In September, payrolls increased by 336,000, confounding fears of a hiring downturn.
In September, job growth was greater than projected, indicating that the US economy is holding up despite increased interest rates, labor unrest, and instability in Washington.
Nonfarm payrolls grew by 336,000 for the month, above the Dow Jones consensus forecast of 170,000 and exceeding the previous month by more than 100,000, the Labor Department reported Friday in a much-anticipated report. The unemployment rate was 3.8%, which was higher than the 3.7% predicted.
Following the revelation, stock market futures fell dramatically, while Treasury rates rose. The Dow Jones Industrial Average began lower, down about 150 points in early trade. The 10-year Treasury yield increased by 0.11 percentage point to 4.83%, close to its highest level since the early days of the financial crisis.
The payrolls rise was the most since January.
“Slowdown? What kind of slowdown? “The U.S. labor market continues to show incredible strength, with nearly twice as many new jobs created last month as expected,” said George Mateyo, chief investment officer at Key Private Bank.
Investors are concerned that a strong economy would compel the Federal Reserve to maintain interest rates high, maybe even raising them further if inflation continues high.
Wage growth, on the other hand, was lower than predicted, with average hourly earnings increasing 0.2% for the month and 4.2% year on year, compared to predictions of 0.3% and 4.3%, respectively.
Traders in the fed funds futures market, however, upped the odds of a rate hike before the end of the year to around 44%, according to the CME Group’s tracker.
“Clearly, it’s raising expectations that the Fed isn’t done,” Liz Ann Sonders, chief financial strategist at Charles Schwab, said. “All else equal, it probably moves the start point for rate cuts, which has been a moving target, to later in 2024.”
Sonders stated that the bond market is “in the driver’s seat” in terms of stocks, a trend that increased earlier this week when the Labor Department announced an increase in job postings for August.
Leisure and hospitality lead the industry with 96,000 new employment. Government (73,000), health care (41,000), and professional, scientific, and technological services (29,000) were also gainers. Jobs in the motion picture and sound recording industries declined by 5,000, bringing the total number of employment losses in Hollywood to 45,000 since May.
Service-related businesses gained 234,000 jobs to the overall job increase, while manufacturing added just 29,000. Average hourly wages in the leisure and hospitality business were unchanged month over month, but up 4.7% year over year.
The 263,000 increase in private sector payrolls was significantly ahead of the 89,000 increase reported earlier this week by ADP.
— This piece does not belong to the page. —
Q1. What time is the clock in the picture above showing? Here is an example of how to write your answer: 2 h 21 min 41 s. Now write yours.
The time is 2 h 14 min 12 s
In addition to a strong September, the prior two months had significant upward revisions. August’s gain is now 227,000, up 40,000 from the previous estimate, while July’s gain increased to 236,000 from 157,000. The two months combined were 119,000 greater than previously reported.
The household survey, which is used to determine the jobless rate, rose 215,000.
The labor force participation rate, or the proportion of the workforce that works, remained stable at 62.8%, a half percentage point lower than the pre-Covid pandemic level. The rate for individuals aged 25 to 54 remained constant at 83.5%. A broader measure of unemployment, which includes discouraged employees and those working part-time for economic reasons, fell to 7%.
The September report comes at a critical juncture in the economy and markets.
Treasury rates have risen and equities have fallen amid fears that a still-hot economy will keep the Federal Reserve’s policy tight. Since March 2022, the central bank has hiked interest rates by 5.25 percentage points in an attempt to contain inflation, which is still running well above the Fed’s 2% objective.
According to a new report, the Latino economic production in the United States has increased to $3.2 trillion.
Several authorities have recently stated that they are still concerned about inflation. They have mostly stressed that, while another rate rise before the end of the year is possible, rates are almost expected to remain elevated for “some time.”
Though market pricing implies that the Fed will not hike again, the higher-for-longer story has caused investors concern. Higher interest rates boost the cost of capital and contradict the cheap monetary policy that has sustained Wall Street’s success for the majority of the last 14 years.
A healthy labor market is critical to the interest rate equation.
Policymakers believe that a tight labor market will continue to exert upward pressure on wages, causing prices to rise. Wages, according to Fed officials, did not play a part in the first inflation increase in 2021-22, but have since become more of a factor.